Il n’y a pas de conflits, puisqu’il n’y a pas d’organisation politique ou administrative en dehors de la famille très simplifiée, et que la constitution de la famille aryenne elle-même exclut toute possibilité d’abus : Le père doit à son sexe, à sa force et à son rôle antique une certaine autorité, mais nul législateur ne l’a affirmée, cette autorité. La femme est l’égale de l’homme, incontestablement ; fiancée puissante par ses attraits, épouse bien-aimée, maîtresse au logis, mère entourée de vénération, veuve spécialement plainte et protégée, elle est et demeure libre ; les enfants, héritiers naturels de la science paternelle, aussi bien que des biens temporels acquis, dociles, obéissants, soumis, sont de fières œuvres.

Les hommes sont énergiques, patients, laborieux, et leurs passions semblent vives ; mais une grande intelligence modère leurs ardeurs ; ils savent ce que coûte un plaisir brutal.

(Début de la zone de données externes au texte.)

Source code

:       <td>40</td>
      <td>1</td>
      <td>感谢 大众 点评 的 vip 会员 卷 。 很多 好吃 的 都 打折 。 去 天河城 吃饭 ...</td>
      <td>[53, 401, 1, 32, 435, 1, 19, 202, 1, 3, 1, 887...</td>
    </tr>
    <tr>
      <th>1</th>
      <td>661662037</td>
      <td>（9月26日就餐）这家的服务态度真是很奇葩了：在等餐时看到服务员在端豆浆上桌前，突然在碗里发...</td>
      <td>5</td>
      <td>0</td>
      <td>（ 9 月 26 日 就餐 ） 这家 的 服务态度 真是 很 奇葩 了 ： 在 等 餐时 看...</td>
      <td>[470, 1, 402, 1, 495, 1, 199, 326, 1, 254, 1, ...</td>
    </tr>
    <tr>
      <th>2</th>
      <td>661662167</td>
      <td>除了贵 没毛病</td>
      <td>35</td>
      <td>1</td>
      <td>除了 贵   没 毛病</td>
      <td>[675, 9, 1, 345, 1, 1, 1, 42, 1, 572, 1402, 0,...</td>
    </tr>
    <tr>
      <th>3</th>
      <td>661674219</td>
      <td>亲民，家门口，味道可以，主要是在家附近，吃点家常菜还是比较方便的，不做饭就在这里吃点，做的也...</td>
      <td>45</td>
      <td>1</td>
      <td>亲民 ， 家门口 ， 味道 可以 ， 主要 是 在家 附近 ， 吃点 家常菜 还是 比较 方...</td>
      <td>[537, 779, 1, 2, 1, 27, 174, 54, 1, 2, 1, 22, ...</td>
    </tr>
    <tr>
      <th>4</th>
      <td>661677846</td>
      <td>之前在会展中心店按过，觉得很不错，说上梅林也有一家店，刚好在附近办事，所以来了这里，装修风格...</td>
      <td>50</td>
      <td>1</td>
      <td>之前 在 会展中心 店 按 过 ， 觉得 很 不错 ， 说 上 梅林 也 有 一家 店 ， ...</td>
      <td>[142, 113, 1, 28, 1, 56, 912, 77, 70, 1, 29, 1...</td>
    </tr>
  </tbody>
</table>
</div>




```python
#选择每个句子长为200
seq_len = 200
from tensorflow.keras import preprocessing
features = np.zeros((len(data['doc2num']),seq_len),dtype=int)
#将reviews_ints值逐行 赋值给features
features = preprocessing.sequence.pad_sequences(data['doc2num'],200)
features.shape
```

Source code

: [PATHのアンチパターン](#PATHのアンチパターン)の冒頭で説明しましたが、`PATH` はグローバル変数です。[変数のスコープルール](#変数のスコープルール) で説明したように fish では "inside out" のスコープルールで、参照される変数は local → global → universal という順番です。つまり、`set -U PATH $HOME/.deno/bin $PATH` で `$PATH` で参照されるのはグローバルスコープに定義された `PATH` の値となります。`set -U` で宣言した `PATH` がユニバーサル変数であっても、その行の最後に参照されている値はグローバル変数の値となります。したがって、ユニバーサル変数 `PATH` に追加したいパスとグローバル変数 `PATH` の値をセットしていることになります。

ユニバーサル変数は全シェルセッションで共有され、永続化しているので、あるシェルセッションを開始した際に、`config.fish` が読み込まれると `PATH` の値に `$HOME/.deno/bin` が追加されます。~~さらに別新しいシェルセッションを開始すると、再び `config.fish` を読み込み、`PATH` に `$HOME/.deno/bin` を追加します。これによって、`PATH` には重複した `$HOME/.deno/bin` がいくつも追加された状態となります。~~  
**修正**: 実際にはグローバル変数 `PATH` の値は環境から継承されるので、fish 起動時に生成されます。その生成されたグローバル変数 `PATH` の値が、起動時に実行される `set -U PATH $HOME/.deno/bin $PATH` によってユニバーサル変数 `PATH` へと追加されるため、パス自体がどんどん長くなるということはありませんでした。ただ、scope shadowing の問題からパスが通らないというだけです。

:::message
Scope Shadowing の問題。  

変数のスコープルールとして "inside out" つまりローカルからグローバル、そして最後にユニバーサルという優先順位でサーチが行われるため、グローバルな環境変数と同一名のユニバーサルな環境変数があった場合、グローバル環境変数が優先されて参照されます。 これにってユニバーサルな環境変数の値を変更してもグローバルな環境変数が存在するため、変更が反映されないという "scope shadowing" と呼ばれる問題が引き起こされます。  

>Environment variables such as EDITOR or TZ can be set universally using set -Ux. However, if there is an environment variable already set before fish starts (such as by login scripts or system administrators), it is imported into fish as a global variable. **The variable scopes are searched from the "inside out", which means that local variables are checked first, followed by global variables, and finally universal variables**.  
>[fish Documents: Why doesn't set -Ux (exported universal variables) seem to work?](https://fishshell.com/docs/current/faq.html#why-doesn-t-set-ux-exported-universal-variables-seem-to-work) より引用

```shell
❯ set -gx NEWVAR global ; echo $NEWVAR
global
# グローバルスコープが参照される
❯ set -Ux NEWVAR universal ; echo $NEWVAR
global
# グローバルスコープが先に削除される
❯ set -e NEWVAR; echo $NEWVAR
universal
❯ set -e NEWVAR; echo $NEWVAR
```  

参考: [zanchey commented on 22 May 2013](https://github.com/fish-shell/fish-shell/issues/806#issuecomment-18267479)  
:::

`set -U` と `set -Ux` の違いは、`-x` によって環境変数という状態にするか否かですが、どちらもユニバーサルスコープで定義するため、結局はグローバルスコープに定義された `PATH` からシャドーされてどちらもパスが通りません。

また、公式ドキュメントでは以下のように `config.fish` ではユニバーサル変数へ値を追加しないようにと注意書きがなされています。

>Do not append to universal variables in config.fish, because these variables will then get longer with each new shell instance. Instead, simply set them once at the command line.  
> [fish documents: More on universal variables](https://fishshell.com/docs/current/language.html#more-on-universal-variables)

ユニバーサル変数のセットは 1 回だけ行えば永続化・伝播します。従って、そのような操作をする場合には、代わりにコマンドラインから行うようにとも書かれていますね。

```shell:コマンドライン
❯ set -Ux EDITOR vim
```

Respectant déjà la mère dans la vierge, ils ne manifestent ou ne déclarent leurs désirs que dans la forme d’un espoir attendri. Ils voient le fruit dans la fleur et ne sacrifient pas les pleines et fécondes joies de l’avenir à la satisfaction d’un caprice. Les femmes aryennes peuvent être belles impunément, l’Arya ne séparant pas le beau plastique du beau moral. Les pensées aryennes sont pures ; les amours aryennes sont chastes ; et c’est pourquoi dès les premières heures védiques, les Aryas, race humaine privilégiée, improviseront des hymnes que nulle poésie ne surpassera, créeront un type de famille supérieur, formeront un groupe national dont l’organisation, d’une admirable simplicité, pourrait être le système social préférable.